Problem 1

  1. Write the Least Squares line equation and show that it always goes through the point (\(\bar{X}, \bar{Y}\)).

Least Squares line equation:

\[\begin{aligned} Y_{i} &= \hat{\beta}_{0} + \hat{\beta}_{1} X_{i} \\ &= (\overline{Y}-\hat{\beta}_{1} \overline{X}) + \hat{\beta}_{1} X_{i} \\ &= (\overline{Y}-\frac{\sum_{i=1}^{n} X_{i} Y_{i}-n \overline{X Y}}{\sum_{i=1}^{n} X_{i}^{2}-n \bar{X}^{2}} \overline{X}) + \frac{\sum_{i=1}^{n} X_{i} Y_{i}-n \overline{X Y}}{\sum_{i=1}^{n} X_{i}^{2}-n \bar{X}^{2}} X_{i} \end{aligned}\]

Plug \(X_{i} = \overline{X}\) into the equation, we can get:

\[\begin{aligned} (\overline{Y}-\frac{\sum_{i=1}^{n} X_{i} Y_{i}-n \overline{X Y}}{\sum_{i=1}^{n} X_{i}^{2}-n \bar{X}^{2}} \overline{X}) + \frac{\sum_{i=1}^{n} X_{i} Y_{i}-n \overline{X Y}}{\sum_{i=1}^{n} X_{i}^{2}-n \bar{X}^{2}} X_{i} &= (\overline{Y}-\frac{\sum_{i=1}^{n} X_{i} Y_{i}-n \overline{X Y}}{\sum_{i=1}^{n} X_{i}^{2}-n \bar{X}^{2}} \overline{X}) + \frac{\sum_{i=1}^{n} X_{i} Y_{i}-n \overline{X Y}}{\sum_{i=1}^{n} X_{i}^{2}-n \bar{X}^{2}} \overline{X} \\ &= \overline{Y} - 0 \\ &= \overline{Y} \end{aligned}\]

Thus, the Least Squares line always goes through the point (\(\overline{X},\overline{Y}\)).

  1. Show that \(corr(e_i, \hat{Y}_{i}) = 0\).

STEP 1: Proof of \(\sum_{i=1}^{n} e_{i} X_{i}=0\):

Firstly, we have \[\begin{aligned} \sum_{i=1}^{n} e_{i} X_{i}&=\sum_{i=1}^{n}\left(Y_{i}-\hat{\beta}_{0}-\hat{\beta}_{1} X_{i}\right)\left(X_{i}\right) \\ &=\sum_{i=1}^{n}\left(Y_{i}-\left(\bar{Y}-\hat{\beta}_{1} \bar{X}\right)-\hat{\beta}_{1} X_{i}\right)\left(X_{i}\right) \\ &=\sum_{i=1}^{n}\left(Y_{i}-\bar{Y}+\hat{\beta}_{1} \bar{X}-\hat{\beta}_{1} X_{i}\right)\left(X_{i}\right) \\ &=\sum_{i=1}^{n}\left(Y_{i}-\bar{Y}\right)\left(X_{i}\right)+\hat{\beta}_{1} \sum_{i=1}^{n}\left(\bar{X}-X_{i}\right)\left(X_{i}\right) \end{aligned}\]

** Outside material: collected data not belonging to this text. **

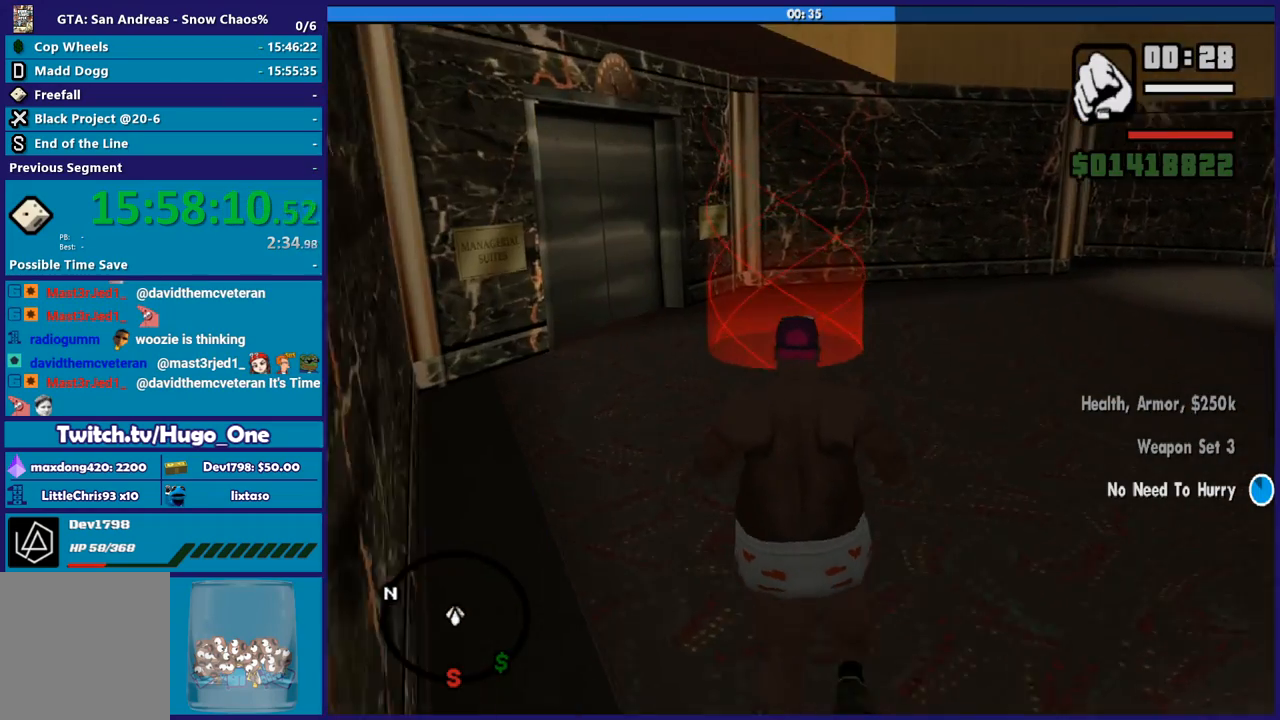
{"buttons": [], "left_stick": "up", "right_stick": "down", "events": [[34, "right_stick", "center"], [367, "right_stick", "down"]]}
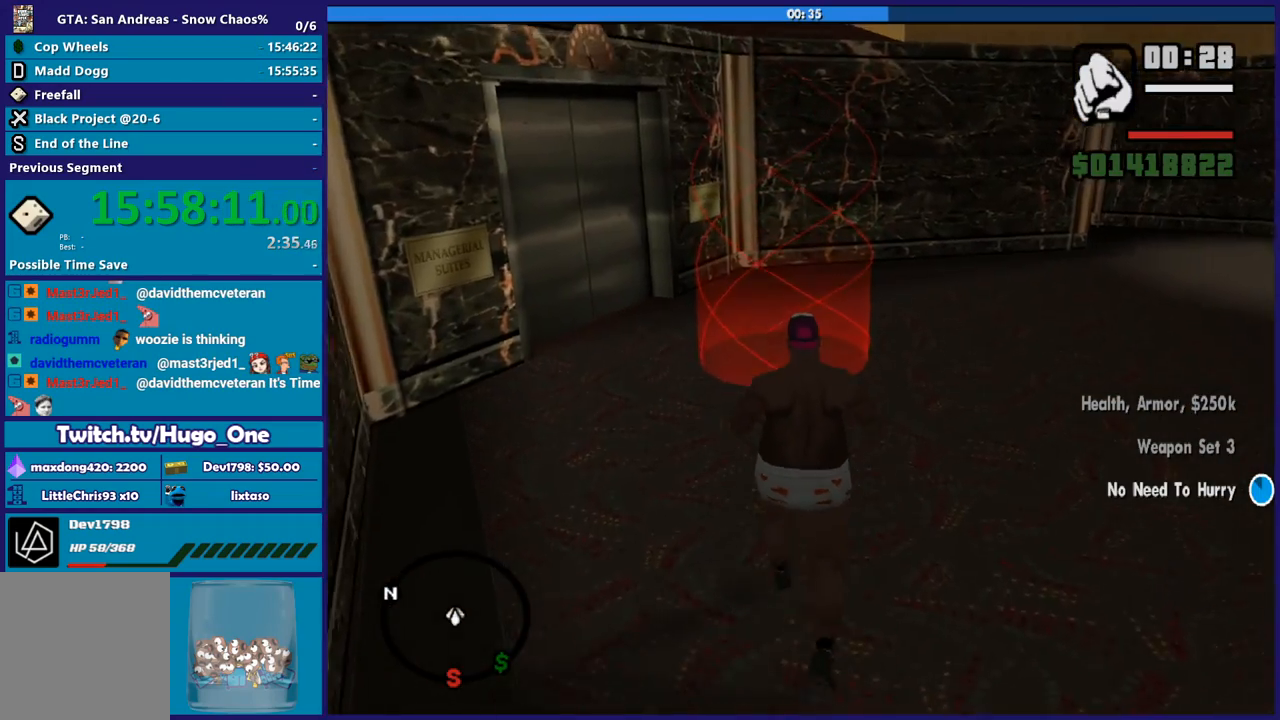
{"buttons": [], "left_stick": "up", "right_stick": "center", "events": [[33, "right_stick", "center"], [167, "A", "down"], [267, "A", "up"], [334, "A", "down"], [467, "A", "up"]]}
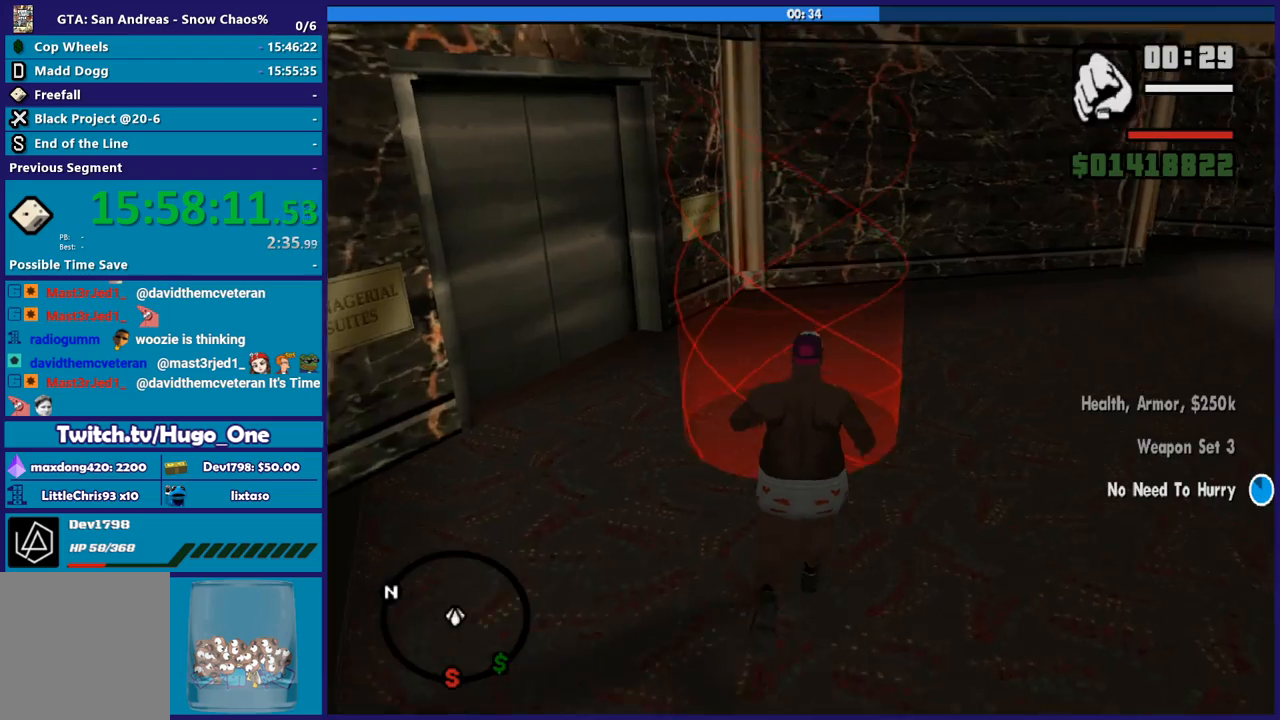
{"buttons": [], "left_stick": "center", "right_stick": "center", "events": [[101, "right_stick", "down"], [301, "right_stick", "center"], [434, "left_stick", "center"]]}
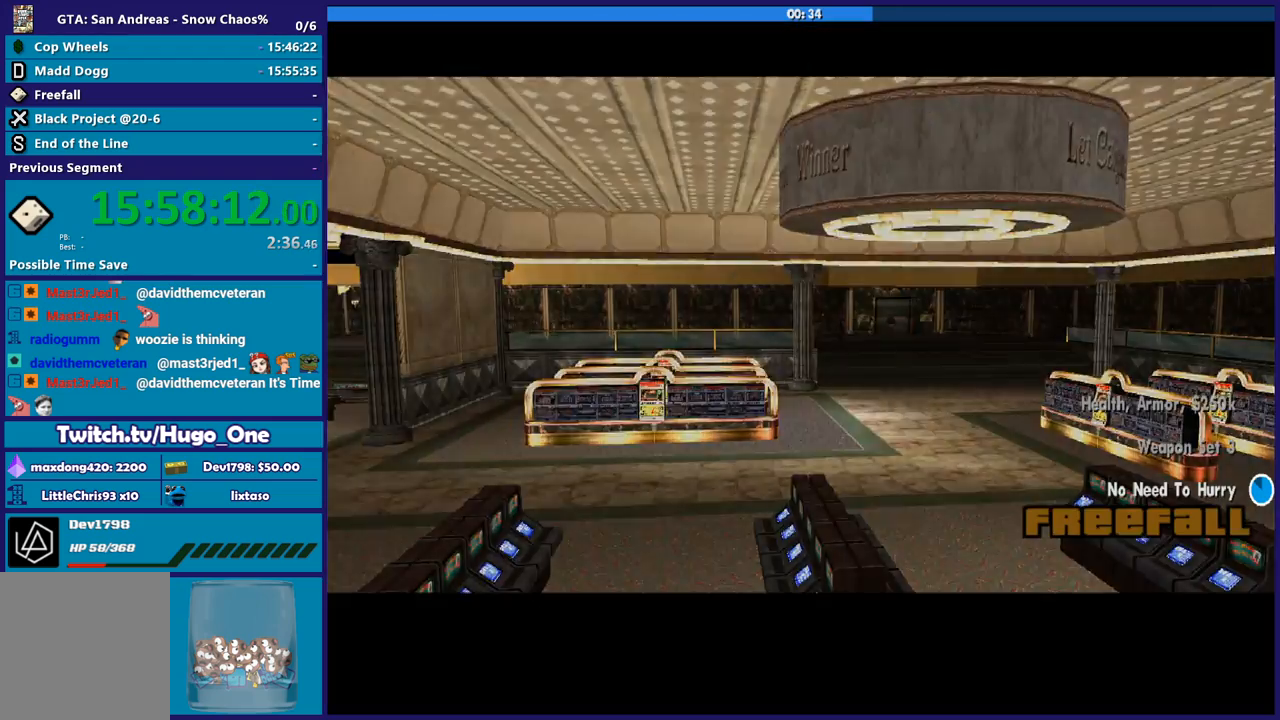
{"buttons": [], "left_stick": "center", "right_stick": "center", "events": []}
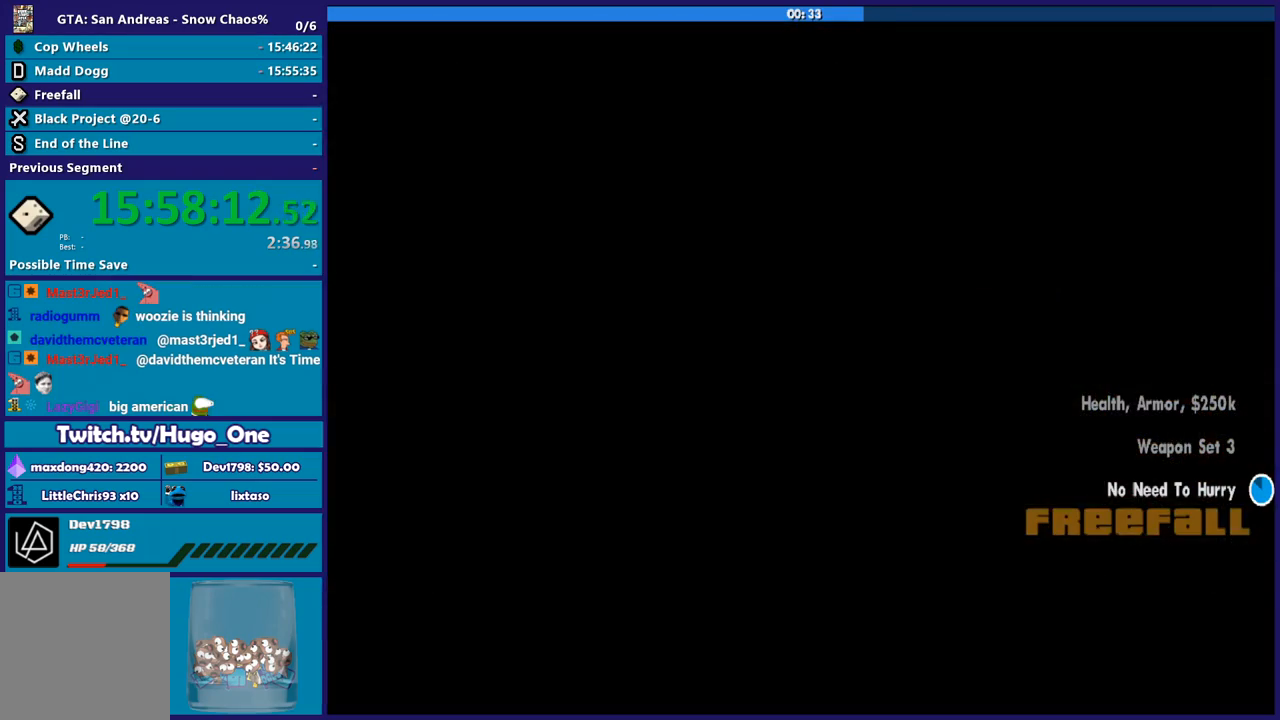
{"buttons": [], "left_stick": "center", "right_stick": "center", "events": [[101, "A", "down"], [234, "A", "up"], [334, "A", "down"], [468, "A", "up"]]}
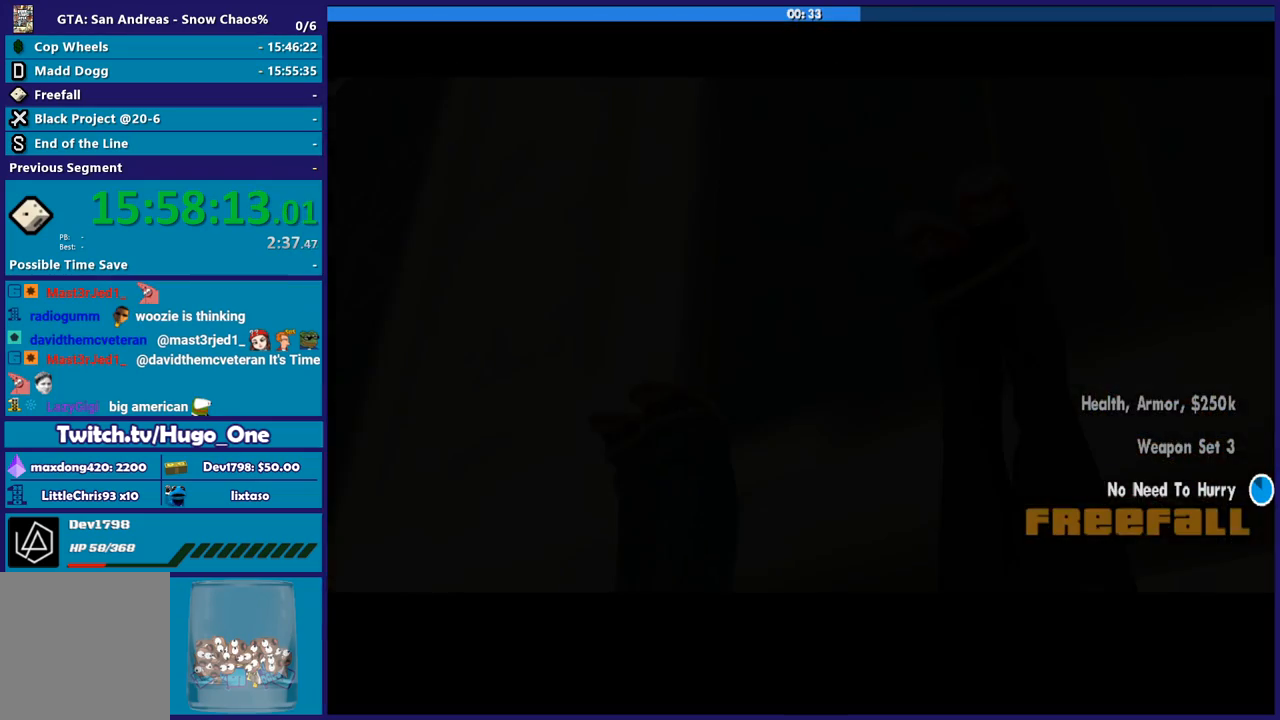
{"buttons": ["A"], "left_stick": "center", "right_stick": "center", "events": [[33, "A", "down"], [133, "A", "up"], [234, "A", "down"], [334, "A", "up"], [434, "A", "down"]]}
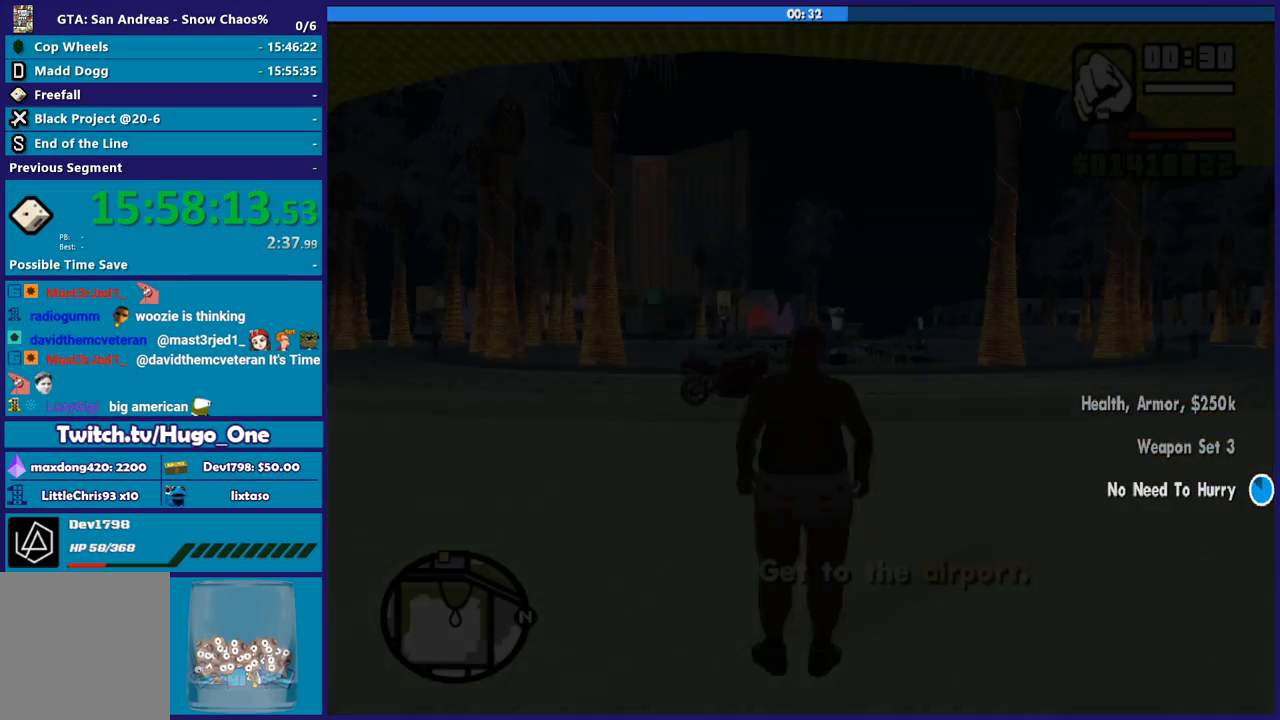
{"buttons": [], "left_stick": "up", "right_stick": "center", "events": [[34, "A", "up"], [201, "A", "down"], [267, "A", "up"], [368, "A", "down"], [468, "A", "up"], [501, "left_stick", "up"]]}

Replace \(\bar{X}\) and \(\bar{Y}\) by

\[\begin{aligned} \bar{Y}=\frac{\sum_{i=1}^{n} Y_{i}}{n} \\ \bar{X}=\frac{\sum_{i=1}^{n} X_{i}}{n} \end{aligned}\]

Then, we get \[\begin{aligned} \sum_{i=1}^{n} e_{i} X_{i}&=\sum_{i=1}^{n}\left(Y_{i}-\frac{\sum_{i=1}^{n} Y_{i}}{n}\right)\left(X_{i}\right)+\hat{\beta}_{1} \sum_{i=1}^{n}\left(\frac{\sum_{i=1}^{n} X_{i}}{n}-X_{i}\right)\left(X_{i}\right) \\ &= \sum_{i=1}^{n} X_{i} Y_{i}-\frac{\sum_{i=1}^{n} Y_{i} \sum_{i=1}^{n} X_{i}}{n} + \hat{\beta}_{1}\left(\frac{\left(\sum_{i=1}^{n} X_{i}\right)^{2}-n \sum_{i=1}^{n} X_{i}^{2}}{n}\right) \\ &= \frac{n \sum_{i=1}^{n} X_{i} Y_{i}-\sum_{i=1}^{n} Y_{i} \sum_{i=1}^{n} X_{i}}{n}+\hat{\beta}_{1} \frac{\left(\sum_{i=1}^{n} X_{i}\right)^{2}-n \sum_{i=1}^{n} X_{i}^{2}}{n} \end{aligned}\]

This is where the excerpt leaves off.